> _Exercise objective_:
Please retype the listing below, matching every line exactly.

> _Provided data_:
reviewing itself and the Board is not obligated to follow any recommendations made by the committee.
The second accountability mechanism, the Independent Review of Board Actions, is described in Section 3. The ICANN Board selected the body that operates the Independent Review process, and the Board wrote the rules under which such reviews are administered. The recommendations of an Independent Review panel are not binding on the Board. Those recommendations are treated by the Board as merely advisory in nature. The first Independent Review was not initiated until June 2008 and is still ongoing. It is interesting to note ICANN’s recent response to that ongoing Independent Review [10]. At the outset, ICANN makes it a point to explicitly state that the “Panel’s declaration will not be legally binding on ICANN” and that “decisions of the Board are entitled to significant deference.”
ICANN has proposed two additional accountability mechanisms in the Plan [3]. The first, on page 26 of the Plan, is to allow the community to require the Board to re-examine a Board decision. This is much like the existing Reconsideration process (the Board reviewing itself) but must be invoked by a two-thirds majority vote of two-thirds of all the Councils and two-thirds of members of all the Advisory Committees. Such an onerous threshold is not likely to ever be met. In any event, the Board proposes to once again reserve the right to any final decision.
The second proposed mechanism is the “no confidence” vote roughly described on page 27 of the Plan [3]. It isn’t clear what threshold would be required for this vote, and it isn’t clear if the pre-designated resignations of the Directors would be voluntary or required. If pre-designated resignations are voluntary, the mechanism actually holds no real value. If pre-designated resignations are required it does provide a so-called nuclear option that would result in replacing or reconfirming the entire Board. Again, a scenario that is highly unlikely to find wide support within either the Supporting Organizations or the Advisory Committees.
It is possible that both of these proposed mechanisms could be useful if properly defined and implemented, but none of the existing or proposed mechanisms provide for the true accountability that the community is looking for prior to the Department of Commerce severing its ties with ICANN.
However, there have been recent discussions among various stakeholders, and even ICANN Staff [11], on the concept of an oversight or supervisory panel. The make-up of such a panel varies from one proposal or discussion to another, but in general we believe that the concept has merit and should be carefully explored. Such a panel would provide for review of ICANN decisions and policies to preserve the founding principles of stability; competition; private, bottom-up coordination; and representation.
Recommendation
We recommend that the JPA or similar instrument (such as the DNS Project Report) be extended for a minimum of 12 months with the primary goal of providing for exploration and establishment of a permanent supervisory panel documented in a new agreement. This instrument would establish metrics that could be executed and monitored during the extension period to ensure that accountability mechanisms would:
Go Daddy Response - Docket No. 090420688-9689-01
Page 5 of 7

> _Task result_:
reviewing itself and the Board is not obligated to follow any recommendations made by the committee.
The second accountability mechanism, the Independent Review of Board Actions, is described in Section 3. The ICANN Board selected the body that operates the Independent Review process, and the Board wrote the rules under which such reviews are administered. The recommendations of an Independent Review panel are not binding on the Board. Those recommendations are treated by the Board as merely advisory in nature. The first Independent Review was not initiated until June 2008 and is still ongoing. It is interesting to note ICANN’s recent response to that ongoing Independent Review [10]. At the outset, ICANN makes it a point to explicitly state that the “Panel’s declaration will not be legally binding on ICANN” and that “decisions of the Board are entitled to significant deference.”
ICANN has proposed two additional accountability mechanisms in the Plan [3]. The first, on page 26 of the Plan, is to allow the community to require the Board to re-examine a Board decision. This is much like the existing Reconsideration process (the Board reviewing itself) but must be invoked by a two-thirds majority vote of two-thirds of all the Councils and two-thirds of members of all the Advisory Committees. Such an onerous threshold is not likely to ever be met. In any event, the Board proposes to once again reserve the right to any final decision.
The second proposed mechanism is the “no confidence” vote roughly described on page 27 of the Plan [3]. It isn’t clear what threshold would be required for this vote, and it isn’t clear if the pre-designated resignations of the Directors would be voluntary or required. If pre-designated resignations are voluntary, the mechanism actually holds no real value. If pre-designated resignations are required it does provide a so-called nuclear option that would result in replacing or reconfirming the entire Board. Again, a scenario that is highly unlikely to find wide support within either the Supporting Organizations or the Advisory Committees.
It is possible that both of these proposed mechanisms could be useful if properly defined and implemented, but none of the existing or proposed mechanisms provide for the true accountability that the community is looking for prior to the Department of Commerce severing its ties with ICANN.
However, there have been recent discussions among various stakeholders, and even ICANN Staff [11], on the concept of an oversight or supervisory panel. The make-up of such a panel varies from one proposal or discussion to another, but in general we believe that the concept has merit and should be carefully explored. Such a panel would provide for review of ICANN decisions and policies to preserve the founding principles of stability; competition; private, bottom-up coordination; and representation.
Recommendation
We recommend that the JPA or similar instrument (such as the DNS Project Report) be extended for a minimum of 12 months with the primary goal of providing for exploration and establishment of a permanent supervisory panel documented in a new agreement. This instrument would establish metrics that could be executed and monitored during the extension period to ensure that accountability mechanisms would:
Go Daddy Response - Docket No. 090420688-9689-01
Page 5 of 7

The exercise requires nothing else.